Silence on Armenia
YEREVAN, Armenia -- In Armenia's presidential election last month, I stood as the main opposition candidate against incumbent Prime Minister Serzh Sarkissian. The election followed a sadly familiar script: The regime harassed the opposition's representatives, bribed and intimidated voters, stuffed ballot boxes, and systematically miscounted votes. Indeed, the rigging of the outcome did not begin on Feb. 19. For the duration of the campaign the country's main medium of communication, television, which is tightly controlled by the regime, churned out propaganda that would have made Brezhnev-era Soviet propagandists blush in shame.
We in the opposition were angered by all of this but not surprised. What surprised and dismayed us was the deafening silence from the West. What dismayed us even more was the technical report of the observer mission from the Organization for Security and Cooperation in Europe, which rubber-stamped Sarkissian's farcical claim of victory.
The people of Armenia, unlike the OSCE monitors, chose to see what happened at the polling stations. Naturally, they discounted Sarkissian's claim and gathered to demand annulment of the results. They staged a continuous protest at Opera Square that became the most wonderful celebration of freedom and one that should be studied as an example of nonviolent, lawful resistance against illegitimate rule.
Deeply concerned that the ranks of protesters were swelling by the day, the regime decided early Saturday to resort to force. Riot police were ordered to disperse the crowd, detain the opposition leaders and put me under house arrest. After several hours, citizens reassembled at another site, demanding to see their leaders, but instead they encountered more riot police, later reinforced by units of the Armenian army, which was ordered to crush the protest. At least eight people were killed this weekend, and emergency rule has been declared.
How did we come to this? Why did the regime headed by outgoing President Robert Kocharian and "president-elect" Sarkissian think it could get away with using force against its own people? Surely the two men had their reasons, but the West's signal, even if unintentional, that they did not have to worry about a strong international reaction was the most important one.
We in Armenia have been trying to understand the roots of such indifference to the rape of our democracy by the Kocharian-Sarkissian regime. The available evidence suggests two explanations: First, some influential organizations and actors in the West, and in Europe in particular, are naively wedded to the notion of positive reinforcement. They seem to think that praising small improvements, instead of criticizing major flaws, creates an incentive for good behavior. Anyone who has studied this regime closely, however, understands the absurdity of such an approach.

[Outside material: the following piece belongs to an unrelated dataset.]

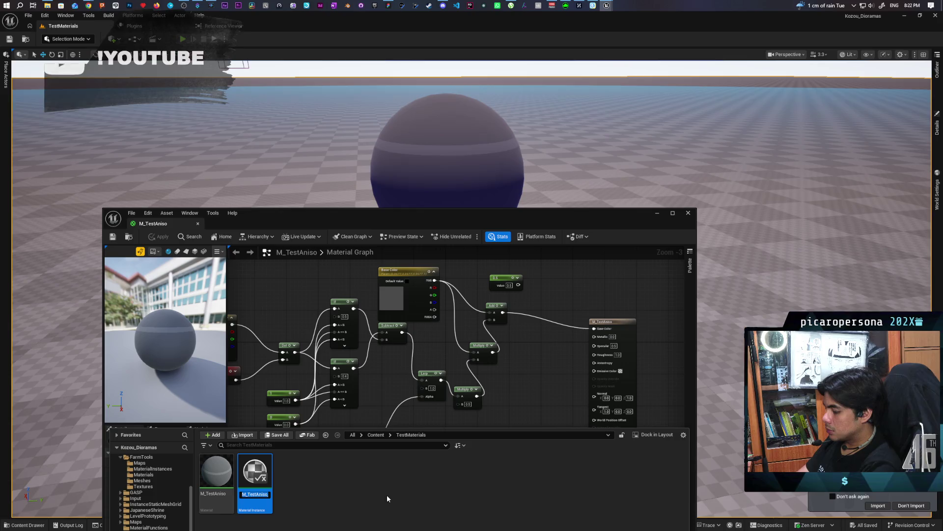
type("MI_TestA")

Second, and perhaps more important, is the oft-stated claim that the only people able to settle Armenia's long-standing conflict over the Nagorno-Karabakh region will be leaders who are themselves from Nagorno-Karabakh -- as Kocharian and Sarkissian are -- and who are perceived domestically as hard-liners. This is analogous to the "only Nixon could go to China" logic. The problem is that despite being in power for the past 10 years, Kocharian and Sarkissian have done little to move the negotiating process forward. More important, any leader who must make consequential and difficult choices must have the trust of his people. Sarkissian does not have that trust. After what he and Kocharian did on March 1, he will not be able to govern here, let alone make difficult choices.
So what should be done? What do the people of Armenia expect from the West, and the United States in particular? At the very least, we expect a strong and unequivocal condemnation of the violence that occurred March 1 and a recognition that the government, not the opposition, bears responsibility. This condemnation should accompany a stern warning against continued persecution of the opposition and its leaders -- mistreatment that is reaching unprecedented levels -- as well as a demand to lift the restrictions on the media and restore the people's rights to free assembly and unbiased information. We also expect a reassessment of the conduct of the election. Any serious reassessment will inevitably lead to the conclusion that a new election must be held.
If these steps are not taken, Armenians will draw two very undesirable conclusions: that peaceful and lawful means of political struggle are ineffective and pointless, and that the West cares about democracy only when it is politically expedient to do so. The West must do everything possible to dissuade Armenia's citizens from reaching those conclusions.
The writer was president of Armenia from 1991 to 1998 and was the main opposition candidate for president this year. He is under house arrest.